──────── Document excerpt ────────

Comet Lulin
Uploader Comments (moonlitdog87)
All Comments (13)
-
diameter of a full moon? are you sure, that sounds rather large? 38 million miles away, that is some size nonetheless.
-
Okay right now--in 30minutes (if its night where you are)
go and find the big dipper A.k.A the saucepan.
find the handle and basically follow it down to a bright star (Regulas)
You will know it's regulas because if u go around regulas it is the point of a backwars question mark.
the comet will be the diameter of a full moon below regulas....
happy hunting
-
well i observed with my binoculars and telescope for hours in the right spot and nothing. ill try again.
-
It was below saturn in the evening of the 23rd. It was most visible on the night of 24th yesterday far east of saturn, unfortunatley skies were pretty rubbish around mine last night but i reckon i worked its exact position lol
-
ffs
-
what time was it supposed to be out???? i didn't find it. they said that tonight it was going to be near saturn, i found saturn with my telescope but never found lulin. = [
-
is moon ?
-
Because stars rotate at 15 degrees per hour?

──────── Listed records ────────

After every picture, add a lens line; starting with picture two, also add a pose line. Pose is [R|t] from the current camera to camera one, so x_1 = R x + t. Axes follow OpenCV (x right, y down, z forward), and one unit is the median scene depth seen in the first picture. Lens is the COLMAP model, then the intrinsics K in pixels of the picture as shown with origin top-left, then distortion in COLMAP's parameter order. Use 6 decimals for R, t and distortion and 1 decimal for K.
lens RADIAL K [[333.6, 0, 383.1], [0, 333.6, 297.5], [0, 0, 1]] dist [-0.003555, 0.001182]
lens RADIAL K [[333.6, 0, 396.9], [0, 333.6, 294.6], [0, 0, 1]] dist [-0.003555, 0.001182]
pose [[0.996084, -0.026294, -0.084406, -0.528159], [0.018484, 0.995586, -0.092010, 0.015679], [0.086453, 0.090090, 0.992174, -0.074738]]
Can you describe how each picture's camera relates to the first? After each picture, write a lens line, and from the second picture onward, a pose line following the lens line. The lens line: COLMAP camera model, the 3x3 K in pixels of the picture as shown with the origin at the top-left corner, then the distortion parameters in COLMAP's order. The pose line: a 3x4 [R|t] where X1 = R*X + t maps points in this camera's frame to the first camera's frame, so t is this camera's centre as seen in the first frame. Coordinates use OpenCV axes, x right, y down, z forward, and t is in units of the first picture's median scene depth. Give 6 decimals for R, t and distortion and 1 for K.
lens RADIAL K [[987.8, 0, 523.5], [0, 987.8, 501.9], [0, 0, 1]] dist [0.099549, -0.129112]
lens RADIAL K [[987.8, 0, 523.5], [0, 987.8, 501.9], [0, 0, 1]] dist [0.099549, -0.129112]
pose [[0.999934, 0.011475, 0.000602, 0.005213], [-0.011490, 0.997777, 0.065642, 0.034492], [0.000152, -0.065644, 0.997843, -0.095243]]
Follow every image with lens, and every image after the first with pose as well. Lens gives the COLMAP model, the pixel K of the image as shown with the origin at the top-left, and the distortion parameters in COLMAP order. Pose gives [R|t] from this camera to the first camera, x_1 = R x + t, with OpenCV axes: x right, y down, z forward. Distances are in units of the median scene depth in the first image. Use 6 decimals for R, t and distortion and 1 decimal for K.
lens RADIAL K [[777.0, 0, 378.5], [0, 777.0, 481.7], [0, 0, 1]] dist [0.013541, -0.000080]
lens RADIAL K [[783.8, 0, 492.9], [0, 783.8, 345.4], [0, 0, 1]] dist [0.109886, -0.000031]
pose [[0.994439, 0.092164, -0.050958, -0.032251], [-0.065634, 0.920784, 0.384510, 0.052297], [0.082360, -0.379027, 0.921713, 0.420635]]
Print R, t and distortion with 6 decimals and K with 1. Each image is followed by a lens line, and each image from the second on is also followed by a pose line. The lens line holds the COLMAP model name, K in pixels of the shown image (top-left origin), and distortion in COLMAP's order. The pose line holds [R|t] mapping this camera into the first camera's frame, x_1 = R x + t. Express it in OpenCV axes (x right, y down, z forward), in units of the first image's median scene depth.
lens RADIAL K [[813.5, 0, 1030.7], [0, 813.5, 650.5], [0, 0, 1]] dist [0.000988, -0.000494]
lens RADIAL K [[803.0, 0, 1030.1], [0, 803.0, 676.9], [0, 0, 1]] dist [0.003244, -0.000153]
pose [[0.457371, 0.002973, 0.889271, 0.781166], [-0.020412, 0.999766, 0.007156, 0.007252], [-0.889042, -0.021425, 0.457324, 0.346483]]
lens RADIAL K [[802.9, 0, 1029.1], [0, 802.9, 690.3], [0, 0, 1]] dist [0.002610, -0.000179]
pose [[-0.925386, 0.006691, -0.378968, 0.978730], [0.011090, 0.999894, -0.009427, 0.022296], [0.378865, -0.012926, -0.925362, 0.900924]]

────────

> _Required work_
a: In the Comet Lulin comments, rewrite the passage from "find the handle" to "moon below regulas....", swapping "handle" for "tail".
b: Carry on the Comet Lulin comment thread from its last comment.
The records play no part in these tasks.

> _Solved problems_
a:
find the tail and basically follow it down to a bright star (Regulas)
You will know it's regulas because if u go around regulas it is the point of a backwars question mark.
the comet will be the diameter of a full moon below regulas....

b:
The telescope tracking should make up for the apparent 15deg/hr, daily rotation of the nightsky, However in practice its hard to have perfect tracking, resulting in the camera drifting slightly relative to the fixed stars.
moonlitdog87 2 years ago
just wondering...if you watch this video have you asked yourself what are those other stars moving up and down and side to side...??...
Thundertronky 2 years ago
Hi there, the 'moving stars' are hot pixels on the ccd chip, for any digital camera a few pixels will always be stuck 'on'. These can be filtered out but I opt'd to keep the raw data. The camera sometimes drifted from the centered star;after correcting for this the dots appear to move and we also get the blinking star top/left. So the dots are always in the same spot on the camera, as seen when the blinking star coincides with the left-most position of the camera fov and those dots.